The parents are now unsure what they’ll do next. (How about looking for part time jobs?)
“Blue Cross said that because I had a bladder infection at four months and hemorrhaged because of that, that they would not cover the pregnancy,” she said. “We thought we had done everything right. We thought we had covered all avenues and we thought we were covered. We thought we were safe to go.”
“We thought”, “we thought”, “we thought.” Did they check? Did they consider that it may not be wise for a seven-month pregnant woman to take the first flight of 90 minutes and then the second flight of over seven hours to another country and in the middle of an ocean?
Their $940,000 hospital expense brings up another, I believe, misconception that hospital visits in a Social Medicine country are cheaper than in the US. If it costs a million dollars a day to run a hospital in Tucson, how much does it cost in Toronto? If six weeks bed rest and pre-natal care, the birth of a premature child then three months incubation and round-the-clock medical attention costs $940,000 in Honolulu, how much does it cost in Hamilton?

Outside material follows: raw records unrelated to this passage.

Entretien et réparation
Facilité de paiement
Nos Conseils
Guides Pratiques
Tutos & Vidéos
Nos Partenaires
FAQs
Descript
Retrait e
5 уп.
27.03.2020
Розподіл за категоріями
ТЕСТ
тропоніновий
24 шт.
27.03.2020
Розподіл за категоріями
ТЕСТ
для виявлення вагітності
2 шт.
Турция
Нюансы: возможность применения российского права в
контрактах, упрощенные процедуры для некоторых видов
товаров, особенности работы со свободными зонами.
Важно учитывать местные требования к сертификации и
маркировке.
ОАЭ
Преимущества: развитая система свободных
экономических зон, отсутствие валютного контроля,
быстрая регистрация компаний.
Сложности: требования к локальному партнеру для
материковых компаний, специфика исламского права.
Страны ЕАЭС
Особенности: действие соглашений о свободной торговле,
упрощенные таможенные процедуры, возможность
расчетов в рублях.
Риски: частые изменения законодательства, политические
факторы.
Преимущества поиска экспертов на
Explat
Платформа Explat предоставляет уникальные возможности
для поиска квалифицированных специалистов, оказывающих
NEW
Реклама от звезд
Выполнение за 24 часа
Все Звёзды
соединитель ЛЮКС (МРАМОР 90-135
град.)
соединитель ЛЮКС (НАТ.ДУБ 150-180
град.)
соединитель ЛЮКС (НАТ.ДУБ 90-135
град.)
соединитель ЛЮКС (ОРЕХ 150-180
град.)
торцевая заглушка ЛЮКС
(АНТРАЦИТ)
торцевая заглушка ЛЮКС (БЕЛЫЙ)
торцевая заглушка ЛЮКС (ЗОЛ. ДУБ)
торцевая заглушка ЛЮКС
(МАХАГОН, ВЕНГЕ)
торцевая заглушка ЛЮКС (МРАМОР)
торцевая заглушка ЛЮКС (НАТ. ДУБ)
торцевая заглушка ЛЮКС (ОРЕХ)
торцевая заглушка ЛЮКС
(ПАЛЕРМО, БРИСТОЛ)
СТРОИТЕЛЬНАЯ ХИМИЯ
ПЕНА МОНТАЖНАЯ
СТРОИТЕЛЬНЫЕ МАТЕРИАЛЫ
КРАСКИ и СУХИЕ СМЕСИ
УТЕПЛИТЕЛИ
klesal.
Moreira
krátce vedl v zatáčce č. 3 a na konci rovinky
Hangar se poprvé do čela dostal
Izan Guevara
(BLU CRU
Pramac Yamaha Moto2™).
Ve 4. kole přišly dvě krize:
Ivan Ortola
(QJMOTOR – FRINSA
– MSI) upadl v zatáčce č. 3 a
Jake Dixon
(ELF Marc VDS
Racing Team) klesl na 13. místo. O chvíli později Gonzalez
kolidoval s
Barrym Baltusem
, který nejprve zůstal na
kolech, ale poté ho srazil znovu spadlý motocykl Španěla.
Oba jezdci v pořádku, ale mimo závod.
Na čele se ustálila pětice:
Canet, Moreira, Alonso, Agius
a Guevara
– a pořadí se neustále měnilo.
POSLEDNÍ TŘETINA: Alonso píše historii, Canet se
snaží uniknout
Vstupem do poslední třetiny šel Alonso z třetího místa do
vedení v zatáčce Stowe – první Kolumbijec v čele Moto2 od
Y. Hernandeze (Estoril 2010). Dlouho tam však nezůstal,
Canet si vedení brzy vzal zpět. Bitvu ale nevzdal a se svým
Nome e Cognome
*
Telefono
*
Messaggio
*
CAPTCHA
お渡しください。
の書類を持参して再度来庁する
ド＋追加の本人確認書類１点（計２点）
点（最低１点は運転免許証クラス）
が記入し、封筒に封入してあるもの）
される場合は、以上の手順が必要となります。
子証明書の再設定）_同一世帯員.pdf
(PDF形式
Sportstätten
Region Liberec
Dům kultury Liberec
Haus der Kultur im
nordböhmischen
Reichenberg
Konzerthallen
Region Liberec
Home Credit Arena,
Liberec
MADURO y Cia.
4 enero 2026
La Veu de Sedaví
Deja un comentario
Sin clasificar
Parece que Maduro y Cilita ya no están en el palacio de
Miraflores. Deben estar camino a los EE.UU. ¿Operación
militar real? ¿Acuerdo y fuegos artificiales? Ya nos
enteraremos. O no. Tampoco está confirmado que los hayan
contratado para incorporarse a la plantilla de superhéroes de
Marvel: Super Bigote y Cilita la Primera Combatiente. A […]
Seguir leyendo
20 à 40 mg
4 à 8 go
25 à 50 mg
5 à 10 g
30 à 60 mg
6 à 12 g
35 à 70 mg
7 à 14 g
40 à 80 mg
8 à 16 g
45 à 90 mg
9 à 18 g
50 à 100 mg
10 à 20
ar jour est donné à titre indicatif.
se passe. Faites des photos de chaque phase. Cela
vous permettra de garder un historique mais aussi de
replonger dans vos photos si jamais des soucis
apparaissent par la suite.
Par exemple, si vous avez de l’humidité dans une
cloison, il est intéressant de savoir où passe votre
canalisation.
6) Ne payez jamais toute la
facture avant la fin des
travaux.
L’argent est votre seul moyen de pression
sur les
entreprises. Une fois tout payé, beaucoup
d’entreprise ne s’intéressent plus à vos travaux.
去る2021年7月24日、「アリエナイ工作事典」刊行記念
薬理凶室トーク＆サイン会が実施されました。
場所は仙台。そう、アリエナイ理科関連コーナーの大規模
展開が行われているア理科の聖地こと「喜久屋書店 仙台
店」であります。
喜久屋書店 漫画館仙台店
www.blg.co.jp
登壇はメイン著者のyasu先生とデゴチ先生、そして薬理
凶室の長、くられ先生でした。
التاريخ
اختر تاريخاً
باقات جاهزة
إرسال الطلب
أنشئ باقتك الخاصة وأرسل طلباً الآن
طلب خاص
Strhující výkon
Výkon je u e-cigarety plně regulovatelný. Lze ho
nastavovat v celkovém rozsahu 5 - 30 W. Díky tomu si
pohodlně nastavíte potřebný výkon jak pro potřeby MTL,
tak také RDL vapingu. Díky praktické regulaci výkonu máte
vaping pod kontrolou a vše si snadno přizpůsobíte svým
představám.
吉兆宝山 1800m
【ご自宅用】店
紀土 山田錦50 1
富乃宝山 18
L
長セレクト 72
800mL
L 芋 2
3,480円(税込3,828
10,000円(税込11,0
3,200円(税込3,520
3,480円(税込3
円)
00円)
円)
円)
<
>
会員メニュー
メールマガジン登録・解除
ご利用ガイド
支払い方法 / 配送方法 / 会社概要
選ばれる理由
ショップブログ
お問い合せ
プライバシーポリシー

Sure, examples abound where an aspirin or a box of tissues costs $10, but if a brain surgeon in Cincinnati is making a million dollars a year, one in Sydney is not working for minimum wage. The difference is that the patient doesn’t see the cost. But the taxpayer sure feels the effect of it.
To me, the difference between Socialists and personal responsibility can be summed up thusly…
I was talking to a friend’s little girl, and she said she wanted to be President some day. Both of her parents, liberal Democrats, were standing there, so I asked her, ‘If you were to be the President, what is the first thing you would do?’
She replied, ‘I’d give food and houses to all the homeless people.’ ‘Wow – what a worthy goal.’ I told her, ‘You don’t have to wait until you’re President to do that. You can come over to my house and mow, pull weeds, and sweep my sidewalks and driveway, and I’ll pay you $50. Then I’ll take you over to the grocery store where the homeless guy hangs out, and you can give him the $50 to use toward food or a new house.’
She thought that over for a few seconds ‘cause she’s only 6. And while her Mom glared at me, the little girl looked me straight in the eye and asked, “Why doesn’t the homeless guy come over and do the work, and you can just pay him the $50?”
And I said, “Welcome to the Republican Party, sweetheart.”